Je ne me rappelle pas au juste par quelle coïncidence il se fit que Marco le lendemain vint prendre le thé avec Jacqueline, et comment il put se condamner à cette gaieté qu’il trouvait insupportable et que j’aimais tant. Mais je me souviens que, les jours suivants, quand j’ai conduit Jacqueline au Bois ou au théâtre, quand je l’ai initiée à la fumerie du peintre Dante où elle désespéra tous les fumeurs par le bruit de son rire, soit par hasard, soit parce qu’il s’ennuyait trop ce soir-là, Marco était toujours avec nous.

Je me sentais devenir amoureux de Jacqueline chaque jour davantage, Une étrange paralysie morale m’empêchait de le lui dire. Je sentais confusément qu’elle était seule, qu’elle s’ennuyait, qu’elle était à ce tournant où la femme la plus orgueilleuse et la plus difficile à prendre appartient au plus audacieux.

Mais Marco était toujours là !

Un samedi soir, nous devions aller tous trois passer la soirée chez l’ancien magistrat colonial Miely. Je fus, au dernier moment, obligé d’aller retrouver mon frère aux environs de Paris et d’y rester jusqu’au lundi matin.

L’odeur de la campagne, la mélancolie d’une belle propriété aux allées très droites, la rivière où des gens en bras de chemise faisaient du canot, me donnèrent une grande et brusque envie d’amour. Je me représentai tout ce que je devais dire et faire pour conquérir Jacqueline. Ma mémoire dressa une liste des paroles favorables qu’elle avait dites, des attitudes consentantes qu’elle avait eues. Je rentrai à Paris plein de fièvre avec la hâte d’agir très vite.

Une fois chez moi j’écrivis une première lettre à Jacqueline lui donnant rendez-vous pour le soir et une deuxième lettre à Marco. J’expliquais à ce dernier que je tenais à Jacqueline plus qu’il pouvait le penser et plus que je le croyais moi-même. Je lui disais que je voulais la voir seule et que je le priais de simuler, pour les soirs qui allaient suivre, des occupations qui l’éloigneraient. Ainsi je pourrais espérer avoir avec Jacqueline, ce rapprochement que rend impossible la surveillance ironique d’un ami.

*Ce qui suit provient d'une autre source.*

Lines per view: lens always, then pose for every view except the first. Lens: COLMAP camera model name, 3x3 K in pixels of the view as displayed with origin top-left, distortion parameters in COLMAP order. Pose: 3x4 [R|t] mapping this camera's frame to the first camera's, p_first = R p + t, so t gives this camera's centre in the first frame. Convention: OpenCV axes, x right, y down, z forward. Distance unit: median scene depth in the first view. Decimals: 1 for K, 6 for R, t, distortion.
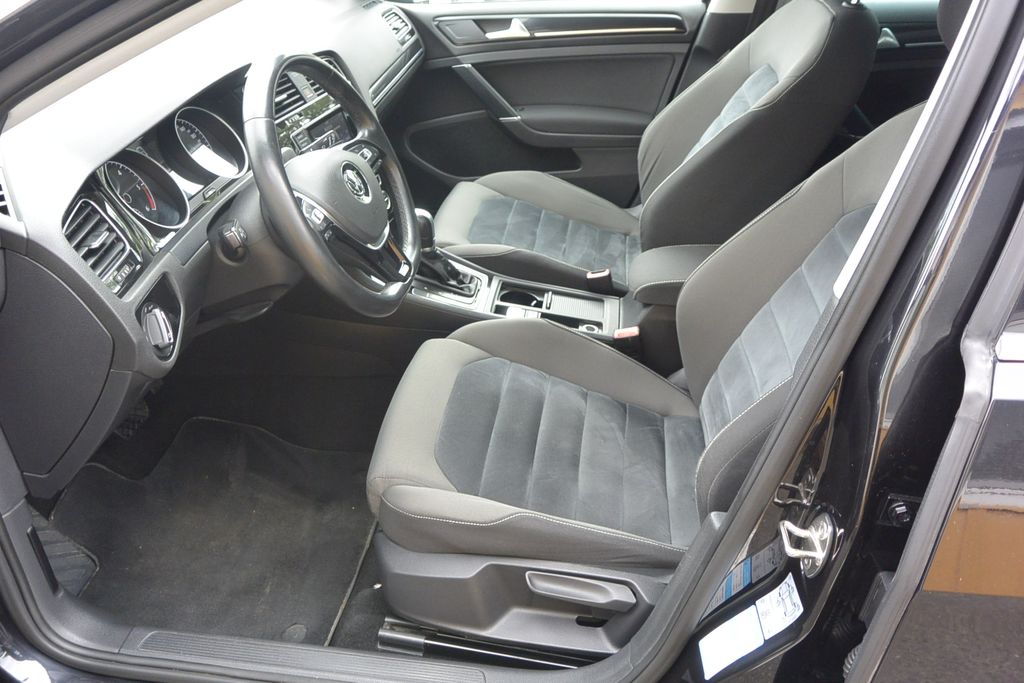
lens RADIAL K [[786.1, 0, 506.7], [0, 786.1, 339.7], [0, 0, 1]] dist [0.006542, 0.000534]
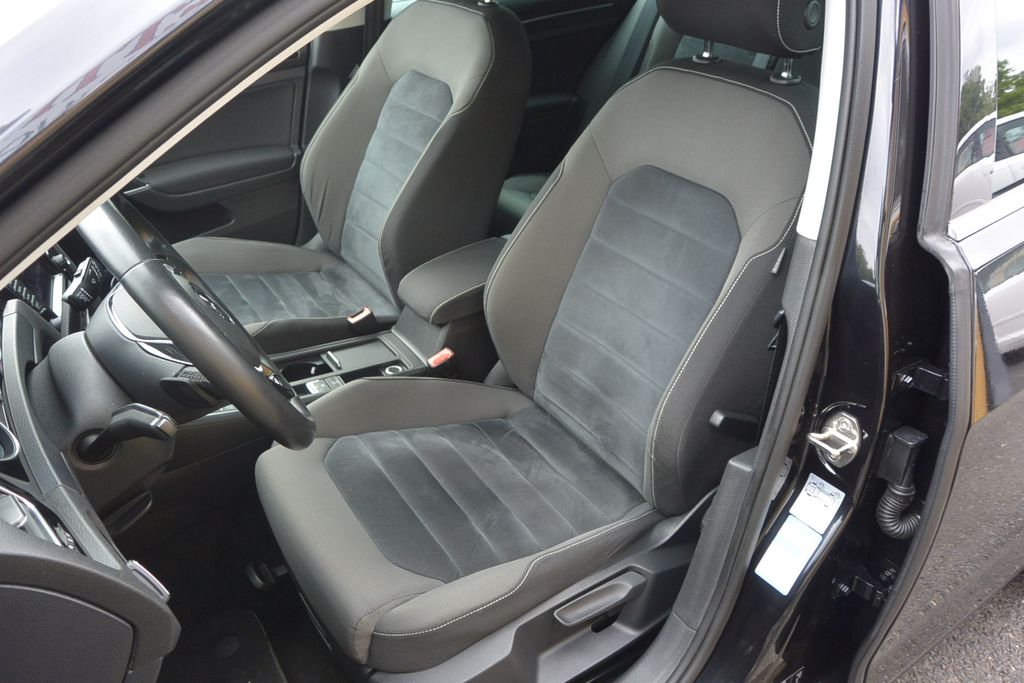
lens RADIAL K [[786.1, 0, 506.7], [0, 786.1, 339.7], [0, 0, 1]] dist [0.006542, 0.000534]
pose [[0.757380, -0.371504, 0.536992, -0.305279], [0.375361, 0.920624, 0.107497, -0.104605], [-0.534303, 0.120150, 0.836710, 0.130608]]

Je venais à peine de terminer ma lettre quand on sonna.

C’était Marco. Il était mal coiffé et rasé de la veille. Son regard était plein de cet égoïsme ingénu qui est souvent la cause que l’on s’attache à son ami par la puissance qu’il a de vous intéresser jusqu’au plus petit détail à ses affaires personnelles. Il était à peine entré qu’il avait empli ma chambre de l’importance des faits qui le concernaient. Un magnétisme singulier écartait, rejetait dans l’ombre toute autre préoccupation.

— Tiens, tu m’écrivais, dit-il, en apercevant sur ma table, la lettre qui lui était destinée.